米半導体メモリー大手のサンディスクは12日、先進的な車載AI(人工知能)システム向けに設計された業界初の車載グレードのUFS(Universal Flash Storage)4.1のインターフェースデバイス「Sandisk iNAND AT EU752 UFS4.1 組み込みフラッシュドライブ(EFD)を発表した。
ソフトウエア定義型自動車(Software Defined Vehicle、SDV)の進化に伴い、性能の向上と、より頻繁なOTA(オーバー・ジ・エア、無線更新)によるアップデートの必要性が高まっている。高速な UFS4.1 インターフェースにより、ソフトウエアのアップデートが迅速に行われ、顧客のダウンタイムが短縮される。
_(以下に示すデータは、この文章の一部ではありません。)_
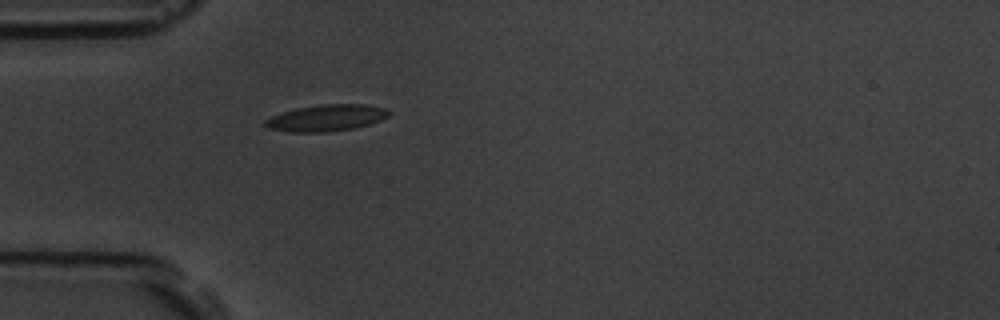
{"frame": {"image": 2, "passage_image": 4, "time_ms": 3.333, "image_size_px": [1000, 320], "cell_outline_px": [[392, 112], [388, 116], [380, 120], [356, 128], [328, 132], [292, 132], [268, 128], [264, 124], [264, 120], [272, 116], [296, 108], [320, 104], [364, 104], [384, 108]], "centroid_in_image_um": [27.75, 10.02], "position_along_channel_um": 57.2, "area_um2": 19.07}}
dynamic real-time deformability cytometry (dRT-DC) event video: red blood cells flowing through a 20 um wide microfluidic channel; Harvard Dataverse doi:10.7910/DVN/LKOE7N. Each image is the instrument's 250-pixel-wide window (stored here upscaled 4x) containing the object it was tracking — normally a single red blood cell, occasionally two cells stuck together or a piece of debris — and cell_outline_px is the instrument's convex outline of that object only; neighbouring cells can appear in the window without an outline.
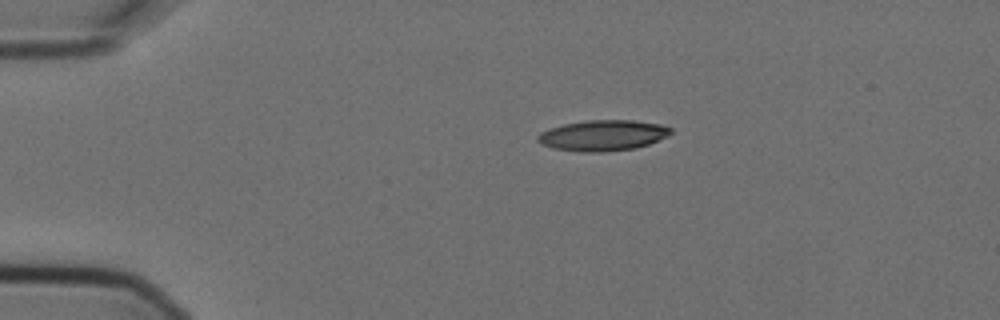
{"species": "Egyptian fruit bat (a non-hibernating species)", "species_latin": "Rousettus aegyptiacus", "temperature_condition": "cold", "stored_images_in_passage": 6, "camera_frame_rate_fps": 3000, "um_per_image_px": 0.085, "animal": {"sex": "female"}, "frame": {"image": 1, "passage_image": 6, "time_ms": 1.667, "image_size_px": [1000, 320], "cell_outline_px": [[672, 132], [668, 136], [648, 144], [636, 148], [604, 152], [584, 152], [552, 148], [540, 144], [536, 140], [536, 136], [540, 132], [548, 128], [564, 124], [588, 120], [632, 120], [660, 124], [672, 128]], "centroid_in_image_um": [51.21, 11.51], "position_along_channel_um": 33.8, "area_um2": 23.99}}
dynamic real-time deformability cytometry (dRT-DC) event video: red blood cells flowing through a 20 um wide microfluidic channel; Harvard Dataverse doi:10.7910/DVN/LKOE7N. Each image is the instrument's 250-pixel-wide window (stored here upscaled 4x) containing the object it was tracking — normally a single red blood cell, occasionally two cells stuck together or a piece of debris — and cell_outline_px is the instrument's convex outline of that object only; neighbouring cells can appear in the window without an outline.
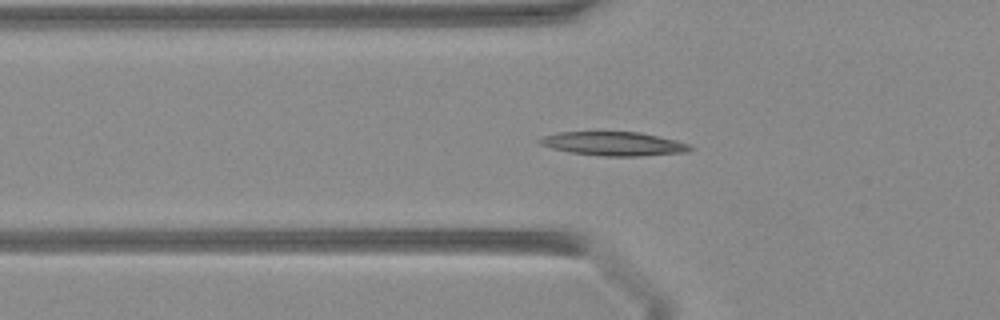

先進運転支援システム(ADAS)や自立走行(AD)、eCockpit などの車載AIシステムが安全に機能するためには、センサーやデジタルマップ、AIデータベースから情報を引き出す必要がある。iNAND 組み込みフラッシュドライブは、データを必要なときに確実に利用できるようにするために不可欠で、ADコンピューターにリアルタイムの車載ストレージを提供することで、クラウドへのアクセス時に発生する遅延や接続の問題を克服するという。
■性能と容量が2倍に
Sandisk iNAND AT EU752 UFS4.1 EFDは従来のUFS3.1 デバイスより2倍以上高い性能と、これまで市販されていたデバイスの2倍の容量が見込まれる。サンディスクの最新の「BiCS8 TLC NAND」技術により最大1テラバイト(TB)まで利用可能で、データストレージの性能、容量、耐久性、信頼性の向上を求める車載アプリケーションに革新をもたらし、自動車のAIイノベーションを推進するとしている。